▶ _Task details_: The lines to repeat are those below from the one containing "we provide flexible" down to the one containing "subject to an", both included; reproduce them exactly and nothing else.

(Saved data entries)
------------------------------------------------
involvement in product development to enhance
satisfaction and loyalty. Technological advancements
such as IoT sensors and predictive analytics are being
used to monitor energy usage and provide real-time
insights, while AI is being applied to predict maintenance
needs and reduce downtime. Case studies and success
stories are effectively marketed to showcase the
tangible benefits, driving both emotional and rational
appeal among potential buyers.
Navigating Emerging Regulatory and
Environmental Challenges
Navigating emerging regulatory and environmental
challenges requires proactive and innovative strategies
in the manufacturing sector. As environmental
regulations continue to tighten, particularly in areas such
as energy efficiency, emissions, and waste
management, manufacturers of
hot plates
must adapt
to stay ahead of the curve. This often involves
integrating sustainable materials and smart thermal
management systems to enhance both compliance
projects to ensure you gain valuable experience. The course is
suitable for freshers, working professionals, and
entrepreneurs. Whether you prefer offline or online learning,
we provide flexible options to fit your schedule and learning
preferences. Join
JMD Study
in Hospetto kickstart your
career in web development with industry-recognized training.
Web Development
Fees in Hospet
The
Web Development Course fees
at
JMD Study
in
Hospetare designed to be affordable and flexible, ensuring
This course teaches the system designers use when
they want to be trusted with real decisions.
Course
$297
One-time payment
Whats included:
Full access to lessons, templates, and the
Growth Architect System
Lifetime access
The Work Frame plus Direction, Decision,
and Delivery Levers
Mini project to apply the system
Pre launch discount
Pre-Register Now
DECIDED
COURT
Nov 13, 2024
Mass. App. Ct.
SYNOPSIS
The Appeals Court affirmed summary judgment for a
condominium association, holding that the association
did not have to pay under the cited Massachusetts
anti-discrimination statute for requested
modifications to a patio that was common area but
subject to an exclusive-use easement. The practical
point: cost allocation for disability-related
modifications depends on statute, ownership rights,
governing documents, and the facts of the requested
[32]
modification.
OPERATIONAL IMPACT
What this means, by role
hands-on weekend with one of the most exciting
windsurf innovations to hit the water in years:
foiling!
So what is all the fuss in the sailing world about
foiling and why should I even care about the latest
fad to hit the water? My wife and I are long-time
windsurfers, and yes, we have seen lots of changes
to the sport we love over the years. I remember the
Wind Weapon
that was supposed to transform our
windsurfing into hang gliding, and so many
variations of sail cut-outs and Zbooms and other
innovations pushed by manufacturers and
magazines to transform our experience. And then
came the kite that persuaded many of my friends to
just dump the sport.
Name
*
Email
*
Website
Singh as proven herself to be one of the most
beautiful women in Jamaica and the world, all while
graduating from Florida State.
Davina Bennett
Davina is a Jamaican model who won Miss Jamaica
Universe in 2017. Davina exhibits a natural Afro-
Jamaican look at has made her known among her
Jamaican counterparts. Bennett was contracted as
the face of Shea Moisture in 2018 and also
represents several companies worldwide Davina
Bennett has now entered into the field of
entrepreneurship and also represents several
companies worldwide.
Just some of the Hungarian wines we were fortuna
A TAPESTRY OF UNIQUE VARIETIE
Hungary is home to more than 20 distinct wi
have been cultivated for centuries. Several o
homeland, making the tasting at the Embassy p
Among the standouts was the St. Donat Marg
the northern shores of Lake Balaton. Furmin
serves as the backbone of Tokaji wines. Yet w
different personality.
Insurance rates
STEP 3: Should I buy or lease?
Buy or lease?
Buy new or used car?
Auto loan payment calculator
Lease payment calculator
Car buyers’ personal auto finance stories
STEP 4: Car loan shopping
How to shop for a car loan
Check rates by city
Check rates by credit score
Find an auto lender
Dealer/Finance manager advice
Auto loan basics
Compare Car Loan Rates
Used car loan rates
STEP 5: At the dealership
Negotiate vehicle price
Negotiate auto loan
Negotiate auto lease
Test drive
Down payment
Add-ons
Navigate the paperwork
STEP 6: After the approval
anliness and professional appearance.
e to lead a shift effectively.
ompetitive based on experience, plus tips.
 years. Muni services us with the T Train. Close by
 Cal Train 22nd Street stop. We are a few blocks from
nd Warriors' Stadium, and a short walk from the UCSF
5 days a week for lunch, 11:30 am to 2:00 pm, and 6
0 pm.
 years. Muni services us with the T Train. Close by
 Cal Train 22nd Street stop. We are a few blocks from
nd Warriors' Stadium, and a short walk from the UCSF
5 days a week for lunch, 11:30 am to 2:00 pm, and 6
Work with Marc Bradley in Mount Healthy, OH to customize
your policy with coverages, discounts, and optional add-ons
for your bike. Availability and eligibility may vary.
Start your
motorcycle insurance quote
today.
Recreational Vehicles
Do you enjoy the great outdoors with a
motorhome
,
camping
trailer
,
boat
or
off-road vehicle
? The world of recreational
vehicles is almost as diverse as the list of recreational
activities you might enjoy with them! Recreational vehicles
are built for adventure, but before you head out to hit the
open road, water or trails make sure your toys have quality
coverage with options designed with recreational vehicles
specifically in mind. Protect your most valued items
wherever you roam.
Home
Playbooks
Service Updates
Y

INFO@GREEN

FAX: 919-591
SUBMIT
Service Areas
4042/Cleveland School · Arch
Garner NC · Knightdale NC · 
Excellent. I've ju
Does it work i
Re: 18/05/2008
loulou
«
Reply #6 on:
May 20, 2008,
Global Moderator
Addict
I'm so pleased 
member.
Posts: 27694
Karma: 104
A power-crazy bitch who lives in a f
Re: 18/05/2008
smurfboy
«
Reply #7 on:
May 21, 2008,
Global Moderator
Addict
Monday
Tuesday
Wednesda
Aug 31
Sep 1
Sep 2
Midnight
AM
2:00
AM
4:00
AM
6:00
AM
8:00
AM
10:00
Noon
------------------------------------------------
▶ _Written answer_:
we provide flexible options to fit your schedule and learning
preferences. Join
JMD Study
in Hospetto kickstart your
career in web development with industry-recognized training.
Web Development
Fees in Hospet
The
Web Development Course fees
at
JMD Study
in
Hospetare designed to be affordable and flexible, ensuring
This course teaches the system designers use when
they want to be trusted with real decisions.
Course
$297
One-time payment
Whats included:
Full access to lessons, templates, and the
Growth Architect System
Lifetime access
The Work Frame plus Direction, Decision,
and Delivery Levers
Mini project to apply the system
Pre launch discount
Pre-Register Now
DECIDED
COURT
Nov 13, 2024
Mass. App. Ct.
SYNOPSIS
The Appeals Court affirmed summary judgment for a
condominium association, holding that the association
did not have to pay under the cited Massachusetts
anti-discrimination statute for requested
modifications to a patio that was common area but
subject to an exclusive-use easement. The practical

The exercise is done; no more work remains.